• _Information provided_
_ _ _ _ _ _ _
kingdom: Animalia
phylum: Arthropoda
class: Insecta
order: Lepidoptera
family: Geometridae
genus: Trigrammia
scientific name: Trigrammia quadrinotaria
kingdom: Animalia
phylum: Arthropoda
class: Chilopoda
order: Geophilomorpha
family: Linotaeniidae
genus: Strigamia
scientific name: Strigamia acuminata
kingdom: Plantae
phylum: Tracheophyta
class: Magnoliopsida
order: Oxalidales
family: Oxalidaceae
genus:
_ _ _ _ _ _ _
Reproduce every row above verbatim, in its original order.

• _Answer for this exercise_
kingdom: Animalia
phylum: Arthropoda
class: Insecta
order: Lepidoptera
family: Geometridae
genus: Trigrammia
scientific name: Trigrammia quadrinotaria
kingdom: Animalia
phylum: Arthropoda
class: Chilopoda
order: Geophilomorpha
family: Linotaeniidae
genus: Strigamia
scientific name: Strigamia acuminata
kingdom: Plantae
phylum: Tracheophyta
class: Magnoliopsida
order: Oxalidales
family: Oxalidaceae
genus:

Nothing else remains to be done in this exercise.